E così Valjean continua a interrogarsi, a oscillare fra due risoluzioni che con eguale forza lo trascinano a sé e che sembrano pesare di un uguale peso sui piatti della sua bilancia interiore:
Vedeva pure come se gli si muovessero davanti con forme sensibili, le due idee che erano state fino ad allora la duplice regola della sua vita: nascondere il suo nome e santificare la sua anima; per la prima volta scorgeva la differenza che le separava. Riconosceva che una di queste idee era necessariamente buona, laddove l’altra poteva diventare cattiva; che una diceva il prossimo e l’altra diceva io; che una proveniva dalla luce e l’altra dalle tenebre.

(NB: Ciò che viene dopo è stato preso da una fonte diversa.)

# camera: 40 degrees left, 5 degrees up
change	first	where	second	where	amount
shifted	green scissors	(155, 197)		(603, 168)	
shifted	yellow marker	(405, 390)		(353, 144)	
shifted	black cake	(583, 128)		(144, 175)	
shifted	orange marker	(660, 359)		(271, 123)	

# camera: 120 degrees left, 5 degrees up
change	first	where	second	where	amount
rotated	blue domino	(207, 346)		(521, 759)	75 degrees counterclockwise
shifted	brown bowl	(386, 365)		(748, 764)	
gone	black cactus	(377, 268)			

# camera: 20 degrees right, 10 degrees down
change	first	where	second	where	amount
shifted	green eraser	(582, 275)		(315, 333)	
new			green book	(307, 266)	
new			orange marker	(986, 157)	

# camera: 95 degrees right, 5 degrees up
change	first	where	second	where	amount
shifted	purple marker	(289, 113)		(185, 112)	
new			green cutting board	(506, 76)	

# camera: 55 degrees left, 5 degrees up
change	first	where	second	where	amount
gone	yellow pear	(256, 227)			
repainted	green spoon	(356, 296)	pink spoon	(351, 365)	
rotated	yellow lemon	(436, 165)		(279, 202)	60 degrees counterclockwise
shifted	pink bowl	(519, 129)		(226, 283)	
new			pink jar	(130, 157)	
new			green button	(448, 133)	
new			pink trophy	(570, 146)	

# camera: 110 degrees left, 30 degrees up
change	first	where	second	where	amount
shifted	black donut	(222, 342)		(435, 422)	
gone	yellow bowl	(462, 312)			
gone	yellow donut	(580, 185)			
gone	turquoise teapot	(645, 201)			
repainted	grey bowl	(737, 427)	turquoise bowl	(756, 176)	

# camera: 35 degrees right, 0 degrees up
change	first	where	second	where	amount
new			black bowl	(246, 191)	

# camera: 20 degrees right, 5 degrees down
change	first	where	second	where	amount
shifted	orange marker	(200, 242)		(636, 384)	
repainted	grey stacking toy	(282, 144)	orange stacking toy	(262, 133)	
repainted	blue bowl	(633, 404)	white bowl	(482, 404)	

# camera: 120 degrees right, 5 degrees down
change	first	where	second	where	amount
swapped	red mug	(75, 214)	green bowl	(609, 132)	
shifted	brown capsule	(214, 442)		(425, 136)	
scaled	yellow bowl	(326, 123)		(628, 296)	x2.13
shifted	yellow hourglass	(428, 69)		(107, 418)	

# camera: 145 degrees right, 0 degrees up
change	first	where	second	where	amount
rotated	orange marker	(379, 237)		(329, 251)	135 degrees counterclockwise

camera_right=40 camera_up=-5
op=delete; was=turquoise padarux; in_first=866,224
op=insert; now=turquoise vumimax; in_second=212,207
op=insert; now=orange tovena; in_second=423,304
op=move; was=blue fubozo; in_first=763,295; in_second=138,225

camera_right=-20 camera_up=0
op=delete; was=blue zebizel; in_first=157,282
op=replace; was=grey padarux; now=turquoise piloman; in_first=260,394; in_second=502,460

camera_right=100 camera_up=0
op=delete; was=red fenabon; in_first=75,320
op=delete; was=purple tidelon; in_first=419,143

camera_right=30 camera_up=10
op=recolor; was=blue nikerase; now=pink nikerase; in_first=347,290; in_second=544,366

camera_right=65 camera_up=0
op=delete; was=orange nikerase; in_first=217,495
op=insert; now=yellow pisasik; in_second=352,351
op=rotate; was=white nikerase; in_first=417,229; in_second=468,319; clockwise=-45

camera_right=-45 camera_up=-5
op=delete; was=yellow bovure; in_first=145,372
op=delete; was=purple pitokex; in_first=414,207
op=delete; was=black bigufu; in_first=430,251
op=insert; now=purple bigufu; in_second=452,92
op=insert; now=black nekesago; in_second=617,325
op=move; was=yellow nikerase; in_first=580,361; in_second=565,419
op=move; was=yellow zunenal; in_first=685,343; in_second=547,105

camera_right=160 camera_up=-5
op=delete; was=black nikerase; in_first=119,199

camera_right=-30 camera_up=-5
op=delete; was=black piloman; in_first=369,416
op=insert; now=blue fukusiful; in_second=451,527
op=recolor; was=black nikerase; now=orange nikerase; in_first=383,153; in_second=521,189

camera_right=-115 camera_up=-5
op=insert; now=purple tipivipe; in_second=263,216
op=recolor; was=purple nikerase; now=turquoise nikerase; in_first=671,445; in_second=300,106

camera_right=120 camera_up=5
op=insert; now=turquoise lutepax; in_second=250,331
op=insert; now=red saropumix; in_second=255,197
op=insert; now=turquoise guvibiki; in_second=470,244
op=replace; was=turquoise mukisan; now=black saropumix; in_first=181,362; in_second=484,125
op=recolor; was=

Al termine di questa lunga e faticosa requisitoria, Valjean condanna Madeleine: l’ex galeotto si alza e decide di andare ad autodenunciarsi e salvare l’innocente catturato e condannato al suo posto.
Riuscirà poi, ancora per i fortunati meccanismi della finzione letteraria, a sottrarsi nuovamente alla prigione, a modificare la sua identità — non più Madeleine ma Fauchelevant -, e a trovare rifugio presso un uomo da lui beneficato: le spirali di bene e di male, innescate all’inizio del romanzo, non si fermano e l’intricatavicenda prosegue. Altre volte Valjean si troverà costretto a prendere velocemente decisioni complesse per salvare la vita di chi ama, mettendo a rischio la propria. E ogni volta Hugo ricorrerà a questo topos del processo interiore, per cui vera protagonista dell’esistenza umana è sempre e solo la legge della propria coscienza.